• Tarefa proposta a
Diga se cada afirmação abaixo está de acordo com o texto sobre a reorganização dos ministérios, respondendo sim ou não e citando literalmente as palavras do texto que decidem a questão. (i) A Funai passou do Ministério da Justiça para o Ministério das Mulheres, Família e Direitos Humanos. (ii) O Decreto 8.762/2016 foi mantido em vigor. (iii) A Secretaria de Patrimônio da União passou a integrar o Ministério da Agricultura.

A Fundação Nacional do Índio (Funai) foi deslocada do Ministério da Justiça para o novo Ministério das Mulheres, Família e Direitos Humanos. Mudança que tem sido apontada como um enorme retrocesso na política indigenista brasileira. No entanto, a parte de licenciamento ambiental desempenhada pela Funai foi para o Mapa, medida essa que atende pedido antigo dos ruralistas.

No que diz respeito às superintendências regionais do Ministério da Agricultura nos estados, a novidade foi a revogação do Decreto 8.762/2016, que exigia a nomeação de servidores para o comando das superintendências. Tal exigência havia entrado em vigor em maio de 2017, dois meses após a deflagração da Operação Carne Fraca.

O Conselho Nacional de Desenvolvimento Rural Sustentável (Condraf), criado ainda no governo FHC, seguiu com a antiga Sead, agora secretaria da Agricultura Familiar e Cooperativismo, para o Mapa. Porém não houve manifestações oficiais sobre a situação orçamentária e o funcionamento do Conselho, que já havia sido bastante esvaziado e descaracterizado desde a publicação do Decreto 9.186/2017, que alterou a composição, a estrutura, as competências e o funcionamento do Conselho, na contramão dos interesses das organizações da sociedade civil do campo.

A Secretaria de Patrimônio da União (SPU) migrou junto com o Ministério do Planejamento para o novo Ministério da Economia. O indicado para a pasta é Sidrack Correia Neto, tido como afilhado político de Romero Jucá, que já ocupava o mesmo cargo no governo Temer. Responsável pela gestão dos imóveis (rurais e urbanos) da União, a SPU é estratégica para os planos do Ministro Paulo Guedes, que pretende vender imóveis da União para fazer caixa, conforme já vinha sendo anunciado desde a campanha eleitoral.

Ainda ligados à pauta ambiental e agrária, há que se destacar a desidratação do Ministério do Meio Ambiente (MMA) e o enfraquecimento de políticas e ações ligadas à segurança alimentar, à agroecologia e aos direitos dos povos originários e tradicionais. Cogitou-se inclusive a extinção do MMA, o qual permaneceu de pé após mudanças que o colocaram na condição de linha auxiliar do agronegócio. Tal alteração de rumo pode ser comprovada pelas decisões de desvinculação da Agência Nacional de Águas (ANA) do MMA; a extinção das secretarias de Extrativismo, Desenvolvimento Rural e Combate à Desertificação; e Articulação Institucional e Cidadania, esta última responsável pela interlocução do MMA com a sociedade civil; bem como da extinção do Departamento de Educação Ambiental.

A migração do SFB para o Mapa foi outra mudança muito sentida. A indicação do nome de Ricardo Sales para a pasta do MMA é mais um indício do enfraquecimento da agenda ambiental na Esplanada. Ex-secretário de Meio Ambiente do Estado de São Paulo na administração de Geraldo Alckmin (PSDB), Sales tem defendido uma política mais voltada às áreas urbanas e assegurou não trazer problemas aos colegas do agronegócio.

• Material fornecido
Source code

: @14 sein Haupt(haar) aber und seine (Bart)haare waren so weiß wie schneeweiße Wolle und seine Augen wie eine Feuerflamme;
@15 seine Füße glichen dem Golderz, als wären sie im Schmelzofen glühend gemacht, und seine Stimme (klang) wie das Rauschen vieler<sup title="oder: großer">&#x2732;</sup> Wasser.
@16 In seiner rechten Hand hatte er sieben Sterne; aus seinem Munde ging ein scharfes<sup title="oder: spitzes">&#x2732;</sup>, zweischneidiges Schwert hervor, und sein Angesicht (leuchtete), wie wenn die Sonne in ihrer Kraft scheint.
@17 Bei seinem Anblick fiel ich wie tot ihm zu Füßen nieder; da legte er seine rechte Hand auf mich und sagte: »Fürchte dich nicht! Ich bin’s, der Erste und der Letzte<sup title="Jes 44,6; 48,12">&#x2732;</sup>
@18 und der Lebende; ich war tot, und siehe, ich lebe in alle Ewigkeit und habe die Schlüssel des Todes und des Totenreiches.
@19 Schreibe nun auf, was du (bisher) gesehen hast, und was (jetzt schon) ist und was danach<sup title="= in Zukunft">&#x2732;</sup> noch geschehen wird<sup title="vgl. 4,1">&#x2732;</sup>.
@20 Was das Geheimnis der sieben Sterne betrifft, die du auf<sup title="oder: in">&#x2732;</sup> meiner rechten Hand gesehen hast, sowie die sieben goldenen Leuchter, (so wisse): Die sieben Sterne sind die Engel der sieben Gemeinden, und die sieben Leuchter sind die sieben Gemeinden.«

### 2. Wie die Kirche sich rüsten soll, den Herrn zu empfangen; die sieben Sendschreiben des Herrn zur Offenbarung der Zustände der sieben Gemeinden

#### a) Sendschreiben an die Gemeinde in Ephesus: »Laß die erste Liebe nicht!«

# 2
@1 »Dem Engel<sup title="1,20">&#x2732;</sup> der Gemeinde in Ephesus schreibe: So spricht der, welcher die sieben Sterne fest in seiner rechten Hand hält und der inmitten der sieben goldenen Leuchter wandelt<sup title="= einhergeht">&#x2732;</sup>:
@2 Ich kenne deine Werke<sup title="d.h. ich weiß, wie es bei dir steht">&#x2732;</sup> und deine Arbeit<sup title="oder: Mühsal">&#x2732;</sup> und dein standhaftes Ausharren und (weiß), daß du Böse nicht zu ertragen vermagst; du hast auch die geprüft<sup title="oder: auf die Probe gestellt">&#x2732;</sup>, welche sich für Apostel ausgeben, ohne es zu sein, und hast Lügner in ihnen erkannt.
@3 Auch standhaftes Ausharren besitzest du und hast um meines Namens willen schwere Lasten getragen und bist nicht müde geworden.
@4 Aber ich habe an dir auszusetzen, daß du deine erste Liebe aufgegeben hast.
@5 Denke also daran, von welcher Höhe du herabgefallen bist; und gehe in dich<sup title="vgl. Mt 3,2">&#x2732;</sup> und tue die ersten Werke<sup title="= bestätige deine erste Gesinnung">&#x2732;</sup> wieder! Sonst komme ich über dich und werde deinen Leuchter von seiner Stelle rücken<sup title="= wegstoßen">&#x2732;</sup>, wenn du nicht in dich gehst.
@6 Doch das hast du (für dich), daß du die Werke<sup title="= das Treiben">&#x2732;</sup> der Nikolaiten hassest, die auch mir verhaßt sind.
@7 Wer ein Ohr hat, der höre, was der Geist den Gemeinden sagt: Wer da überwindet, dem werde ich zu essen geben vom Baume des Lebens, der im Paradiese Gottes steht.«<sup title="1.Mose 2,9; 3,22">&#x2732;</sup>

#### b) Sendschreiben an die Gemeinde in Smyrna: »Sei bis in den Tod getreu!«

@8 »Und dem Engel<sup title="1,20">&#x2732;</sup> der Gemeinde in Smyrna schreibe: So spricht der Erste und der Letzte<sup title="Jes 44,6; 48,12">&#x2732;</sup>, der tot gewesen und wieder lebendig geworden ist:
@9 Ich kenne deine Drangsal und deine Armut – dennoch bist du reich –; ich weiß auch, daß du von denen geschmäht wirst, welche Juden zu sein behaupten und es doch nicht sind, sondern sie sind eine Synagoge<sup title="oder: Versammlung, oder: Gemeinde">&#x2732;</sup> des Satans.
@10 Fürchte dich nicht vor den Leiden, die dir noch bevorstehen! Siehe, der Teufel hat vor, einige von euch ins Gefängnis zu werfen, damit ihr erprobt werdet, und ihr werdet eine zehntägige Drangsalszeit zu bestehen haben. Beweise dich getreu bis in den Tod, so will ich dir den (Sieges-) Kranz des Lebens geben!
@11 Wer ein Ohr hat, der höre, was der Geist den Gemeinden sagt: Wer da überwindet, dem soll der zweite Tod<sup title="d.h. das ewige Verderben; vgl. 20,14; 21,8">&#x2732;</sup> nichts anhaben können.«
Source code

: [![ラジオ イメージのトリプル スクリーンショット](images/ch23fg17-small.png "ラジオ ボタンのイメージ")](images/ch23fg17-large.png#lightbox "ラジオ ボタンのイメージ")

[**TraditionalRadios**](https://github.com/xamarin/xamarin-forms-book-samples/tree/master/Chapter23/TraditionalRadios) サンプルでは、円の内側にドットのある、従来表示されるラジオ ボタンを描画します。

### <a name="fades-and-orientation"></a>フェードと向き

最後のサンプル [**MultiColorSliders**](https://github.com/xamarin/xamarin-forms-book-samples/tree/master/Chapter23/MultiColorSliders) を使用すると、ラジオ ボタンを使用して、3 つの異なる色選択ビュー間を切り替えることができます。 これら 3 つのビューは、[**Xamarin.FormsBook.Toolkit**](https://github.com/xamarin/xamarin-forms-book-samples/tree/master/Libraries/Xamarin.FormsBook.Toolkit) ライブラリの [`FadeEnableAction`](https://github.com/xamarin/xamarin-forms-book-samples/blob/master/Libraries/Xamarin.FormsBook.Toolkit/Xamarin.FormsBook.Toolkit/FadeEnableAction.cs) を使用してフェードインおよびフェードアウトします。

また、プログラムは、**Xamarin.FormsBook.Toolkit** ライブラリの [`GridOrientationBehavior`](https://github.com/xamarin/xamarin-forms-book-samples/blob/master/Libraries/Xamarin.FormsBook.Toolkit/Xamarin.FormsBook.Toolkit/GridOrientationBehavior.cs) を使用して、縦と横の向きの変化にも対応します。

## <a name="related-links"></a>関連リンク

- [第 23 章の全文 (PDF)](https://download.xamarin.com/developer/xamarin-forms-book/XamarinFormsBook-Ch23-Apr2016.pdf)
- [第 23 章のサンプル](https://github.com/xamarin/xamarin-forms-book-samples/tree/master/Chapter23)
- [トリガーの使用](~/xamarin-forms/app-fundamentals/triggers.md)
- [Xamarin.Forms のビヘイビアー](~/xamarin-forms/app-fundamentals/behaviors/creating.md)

• Tarefa proposta b
Nos registros, renomeie "トリガーの使用" para "トリガーの利用" nas linhas que começam na que contém "- [第 23 章の全文" e seguem até o fim dos registros. Apresente somente essas linhas, sem nenhuma outra alteração.

• Sua resposta a
(i) Sim: "A Fundação Nacional do Índio (Funai) foi deslocada do Ministério da Justiça para o novo Ministério das Mulheres, Família e Direitos Humanos."
(ii) Não: "a novidade foi a revogação do Decreto 8.762/2016"
(iii) Não: "A Secretaria de Patrimônio da União (SPU) migrou junto com o Ministério do Planejamento para o novo Ministério da Economia."

• Sua resposta b
- [第 23 章の全文 (PDF)](https://download.xamarin.com/developer/xamarin-forms-book/XamarinFormsBook-Ch23-Apr2016.pdf)
- [第 23 章のサンプル](https://github.com/xamarin/xamarin-forms-book-samples/tree/master/Chapter23)
- [トリガーの利用](~/xamarin-forms/app-fundamentals/triggers.md)
- [Xamarin.Forms のビヘイビアー](~/xamarin-forms/app-fundamentals/behaviors/creating.md)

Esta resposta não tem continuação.